Meer dan ooit sukkelen leerkrachten met problemen van orde en tucht. Vaak voeren ze, behalve met de klas, ook nog eens strijd met directie en ouders. Jamaar, is er eigenlijk nog gezag op school?

“Geef uw leske en laat mij verder met rust.” De leerlingen zijn veel mondiger en opstandiger dan vroeger, maar haaks daarop staat een meer apathische en fatalistische leerhouding. Hun ouders hebben meer inspraak in school verworven, maar dat ging dan weer gekoppeld met een verminderend ontzag voor het onderwijzend personeel. En de scholen zelf weten ook niet goed meer waar ze het hebben, nu ze moeten voldoen aan steeds andere en steeds meer eisen. Zo schetst Eddy Van Mossevelde, zelf directeur van een middelbare school, de tijdsgeest in zijn boek “De klas in de hand”.

Een enquête van het onderwijstijdschrift Klasse leert dat leerkrachten uit kleuter- en lager onderwijs, vaker dan hun collega’s uit het secundair en hoger onderwijs, aangeven dat het nu moeilijker is om een klas in de hand te houden dan pakweg vijf jaar geleden. ( zie infografiek)

Contestatie van gezag is vanzelfsprekend niet nieuw. Wel nieuw is dat de leerkracht met gezagsproblemen nergens hulp kan inroepen. De tijd dat de directeur autoritair in de klas het gezag kwam herstellen of versterken, of dat de ouders nog een sanctie toevoegden aan de straf die hun kind op school had gekregen, behoort al een tijdje tot het verleden. Helemaal om door te grond te zakken, is een directie die – dikwijls in het bijzijn van de leerkracht – met veel begrip de opstandige leerling aanhoort en de zaak zonder gevolg klasseert. Terwijl ouders hun kinderen meer en meer witwassen. “Mijn kind moet die straf niet maken”: oefen dan maar al gezag uit. Soms gooien ook de collega’s nog een schepje bovenop de frustratie. Commentaren als “ik heb nooit problemen met die klas” snijden diep in het vlees. Kortom, leraar kan een eenzaam beroep zijn.

WIE NIET BRAAF IS, DIE KRIJGT STRAF

Van gezag is sprake wanneer iemands macht erkend en aanvaard wordt door de groep met wie hij te maken heeft. Dat voert de Leuvense criminologe Nicole Vettenburg aan, die probleemgedrag op school bestudeerde.
──────
# [Opdracht 1]
Vertaal de zin "Contestatie van gezag is vanzelfsprekend niet nieuw." uit het fragment over gezag op school naar het Engels.
# [Opdracht 2]
Licht uit het fragment over gezag op school woordelijk de passage van "Contestatie van gezag" tot "eenzaam beroep zijn.".

# [Aangeleverde gegevens]
──────
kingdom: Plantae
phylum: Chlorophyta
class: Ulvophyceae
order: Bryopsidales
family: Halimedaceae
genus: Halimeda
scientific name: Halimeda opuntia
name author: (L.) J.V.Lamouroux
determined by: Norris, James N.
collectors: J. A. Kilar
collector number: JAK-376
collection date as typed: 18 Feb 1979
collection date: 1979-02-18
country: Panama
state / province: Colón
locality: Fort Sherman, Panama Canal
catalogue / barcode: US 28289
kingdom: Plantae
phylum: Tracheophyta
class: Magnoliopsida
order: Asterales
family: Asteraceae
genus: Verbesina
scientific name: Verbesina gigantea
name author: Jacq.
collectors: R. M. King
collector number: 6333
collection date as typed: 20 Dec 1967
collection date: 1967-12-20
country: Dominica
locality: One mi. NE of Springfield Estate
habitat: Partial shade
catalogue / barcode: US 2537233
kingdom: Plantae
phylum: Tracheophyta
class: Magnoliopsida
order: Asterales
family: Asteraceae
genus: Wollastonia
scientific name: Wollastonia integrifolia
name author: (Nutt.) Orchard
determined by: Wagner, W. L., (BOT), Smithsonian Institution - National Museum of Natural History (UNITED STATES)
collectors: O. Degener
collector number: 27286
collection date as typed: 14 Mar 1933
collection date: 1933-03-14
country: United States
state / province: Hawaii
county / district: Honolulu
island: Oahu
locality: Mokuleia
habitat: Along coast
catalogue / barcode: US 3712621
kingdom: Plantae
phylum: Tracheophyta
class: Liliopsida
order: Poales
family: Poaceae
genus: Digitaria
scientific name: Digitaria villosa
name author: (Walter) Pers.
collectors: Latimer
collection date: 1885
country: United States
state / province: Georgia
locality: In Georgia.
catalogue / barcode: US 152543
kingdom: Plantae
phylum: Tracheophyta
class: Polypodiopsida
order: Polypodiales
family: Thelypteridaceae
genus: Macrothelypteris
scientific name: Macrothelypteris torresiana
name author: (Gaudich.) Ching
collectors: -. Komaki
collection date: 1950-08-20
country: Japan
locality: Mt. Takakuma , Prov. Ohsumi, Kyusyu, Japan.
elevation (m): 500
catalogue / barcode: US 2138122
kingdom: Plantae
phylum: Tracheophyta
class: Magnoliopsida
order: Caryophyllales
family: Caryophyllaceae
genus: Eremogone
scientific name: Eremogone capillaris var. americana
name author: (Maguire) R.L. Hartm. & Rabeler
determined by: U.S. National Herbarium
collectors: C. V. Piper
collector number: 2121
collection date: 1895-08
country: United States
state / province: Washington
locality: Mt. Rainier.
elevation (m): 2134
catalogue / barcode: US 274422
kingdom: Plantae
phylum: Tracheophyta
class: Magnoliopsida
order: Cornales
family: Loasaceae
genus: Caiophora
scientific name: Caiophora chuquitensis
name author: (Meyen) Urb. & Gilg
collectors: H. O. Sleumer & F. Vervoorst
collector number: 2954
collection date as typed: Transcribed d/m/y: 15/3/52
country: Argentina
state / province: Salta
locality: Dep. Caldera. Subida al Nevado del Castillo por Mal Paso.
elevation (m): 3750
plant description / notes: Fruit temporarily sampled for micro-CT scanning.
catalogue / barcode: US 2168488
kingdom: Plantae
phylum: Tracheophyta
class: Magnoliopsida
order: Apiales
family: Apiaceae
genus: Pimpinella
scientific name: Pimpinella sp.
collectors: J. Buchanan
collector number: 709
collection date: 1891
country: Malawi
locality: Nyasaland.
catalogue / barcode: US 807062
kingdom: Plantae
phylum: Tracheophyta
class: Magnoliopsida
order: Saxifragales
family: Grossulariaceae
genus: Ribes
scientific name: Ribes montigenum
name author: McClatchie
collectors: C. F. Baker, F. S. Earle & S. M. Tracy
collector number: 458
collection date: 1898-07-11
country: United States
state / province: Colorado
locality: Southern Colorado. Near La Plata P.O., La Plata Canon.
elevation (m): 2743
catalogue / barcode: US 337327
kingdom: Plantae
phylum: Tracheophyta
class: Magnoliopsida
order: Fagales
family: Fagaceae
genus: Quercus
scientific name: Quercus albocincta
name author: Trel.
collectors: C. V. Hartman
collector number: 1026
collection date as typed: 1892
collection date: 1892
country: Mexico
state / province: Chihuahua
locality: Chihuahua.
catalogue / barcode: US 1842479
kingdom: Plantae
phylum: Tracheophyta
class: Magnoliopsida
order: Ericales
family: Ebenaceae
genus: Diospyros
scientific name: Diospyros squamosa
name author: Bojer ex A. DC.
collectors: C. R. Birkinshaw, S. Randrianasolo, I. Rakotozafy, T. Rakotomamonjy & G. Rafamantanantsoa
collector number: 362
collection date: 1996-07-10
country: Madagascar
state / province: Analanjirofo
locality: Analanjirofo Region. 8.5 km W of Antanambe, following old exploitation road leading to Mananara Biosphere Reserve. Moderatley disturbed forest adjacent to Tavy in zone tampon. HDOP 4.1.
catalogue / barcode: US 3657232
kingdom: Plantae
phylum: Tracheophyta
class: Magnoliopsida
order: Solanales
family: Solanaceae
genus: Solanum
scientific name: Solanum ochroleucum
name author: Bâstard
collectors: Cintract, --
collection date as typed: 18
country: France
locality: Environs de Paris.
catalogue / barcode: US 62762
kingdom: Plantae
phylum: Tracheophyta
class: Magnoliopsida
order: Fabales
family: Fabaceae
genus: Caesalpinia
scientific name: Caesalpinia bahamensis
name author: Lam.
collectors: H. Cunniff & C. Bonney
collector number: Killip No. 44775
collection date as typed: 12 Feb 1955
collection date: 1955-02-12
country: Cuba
──────
# [Resultaat oefening 1]
Challenging authority is, of course, nothing new.

# [Resultaat oefening 2]
Contestatie van gezag is vanzelfsprekend niet nieuw. Wel nieuw is dat de leerkracht met gezagsproblemen nergens hulp kan inroepen. De tijd dat de directeur autoritair in de klas het gezag kwam herstellen of versterken, of dat de ouders nog een sanctie toevoegden aan de straf die hun kind op school had gekregen, behoort al een tijdje tot het verleden. Helemaal om door te grond te zakken, is een directie die – dikwijls in het bijzijn van de leerkracht – met veel begrip de opstandige leerling aanhoort en de zaak zonder gevolg klasseert. Terwijl ouders hun kinderen meer en meer witwassen. “Mijn kind moet die straf niet maken”: oefen dan maar al gezag uit. Soms gooien ook de collega’s nog een schepje bovenop de frustratie. Commentaren als “ik heb nooit problemen met die klas” snijden diep in het vlees. Kortom, leraar kan een eenzaam beroep zijn.